▶ [THE PROBLEM]: Take the line with "Borsod-Abaúj-Zemplén megye 26,66" and every line after it in the entries below, and set them down exactly, without any pictures.

▶ [ENTRIES PROVIDED]:

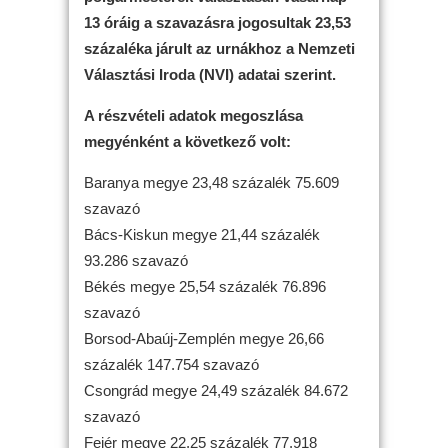
13 óráig a szavazásra jogosultak 23,53
százaléka járult az urnákhoz a Nemzeti
Választási Iroda (NVI) adatai szerint.
A részvételi adatok megoszlása
megyénként a következő volt:
Baranya megye 23,48 százalék 75.609
szavazó
Bács-Kiskun megye 21,44 százalék
93.286 szavazó
Békés megye 25,54 százalék 76.896
szavazó
Borsod-Abaúj-Zemplén megye 26,66
százalék 147.754 szavazó
Csongrád megye 24,49 százalék 84.672
szavazó
Fejér megye 22,25 százalék 77.918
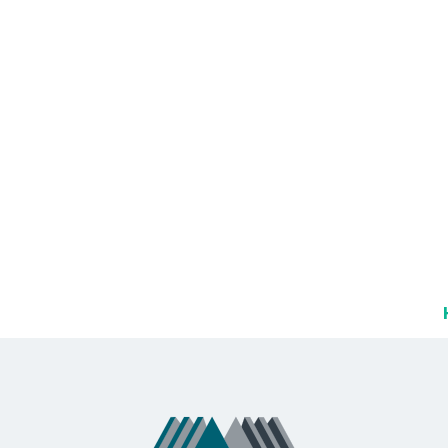
Узнать больше
Наша компания
ПРОФИЛЬ КОМПАНИИ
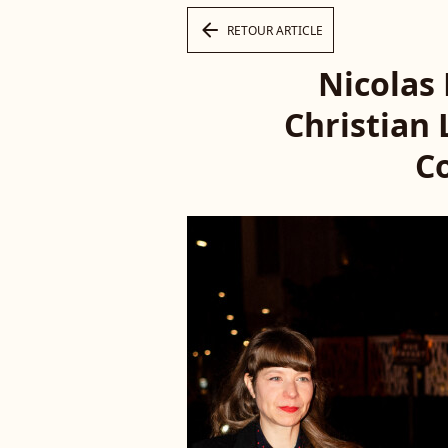
arrow_left
RETOUR ARTICLE
Nicolas 
Christian 
Co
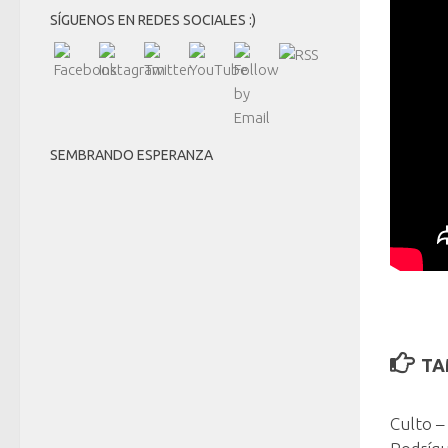
SÍGUENOS EN REDES SOCIALES :)
SEMBRANDO ESPERANZA
TA
Culto –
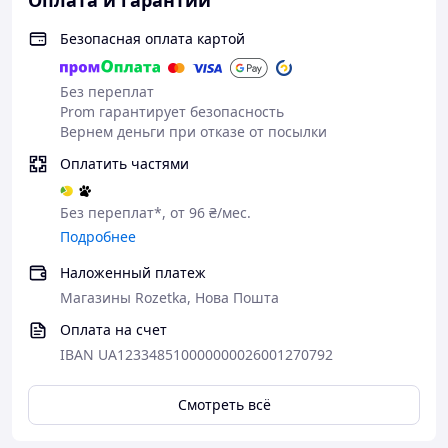
Оплата и гарантии
Безопасная оплата картой
Без переплат
Prom гарантирует безопасность
Вернем деньги при отказе от посылки
Оплатить частями
Без переплат*, от 96 ₴/мес.
Подробнее
Наложенный платеж
Магазины Rozetka, Нова Пошта
Оплата на счет
IBAN UA123348510000000026001270792
Смотреть всё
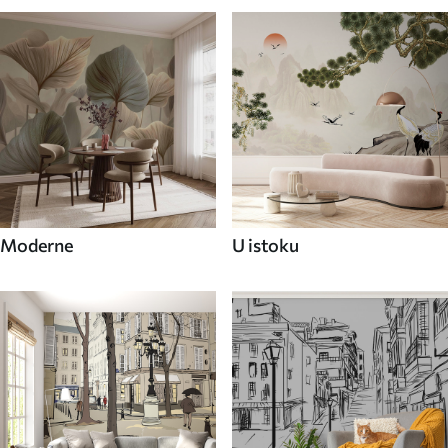
Moderne
U istoku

▶ [RESPONSE FOR THIS EXERCISE]:
Borsod-Abaúj-Zemplén megye 26,66
százalék 147.754 szavazó
Csongrád megye 24,49 százalék 84.672
szavazó
Fejér megye 22,25 százalék 77.918
Узнать больше
Наша компания
ПРОФИЛЬ КОМПАНИИ
arrow_left
RETOUR ARTICLE
Nicolas 
Christian 
Co
SÍGUENOS EN REDES SOCIALES :)
SEMBRANDO ESPERANZA
TA
Culto –
Оплата и гарантии
Безопасная оплата картой
Без переплат
Prom гарантирует безопасность
Вернем деньги при отказе от посылки
Оплатить частями
Без переплат*, от 96 ₴/мес.
Подробнее
Наложенный платеж
Магазины Rozetka, Нова Пошта
Оплата на счет
IBAN UA123348510000000026001270792
Смотреть всё
Moderne
U istoku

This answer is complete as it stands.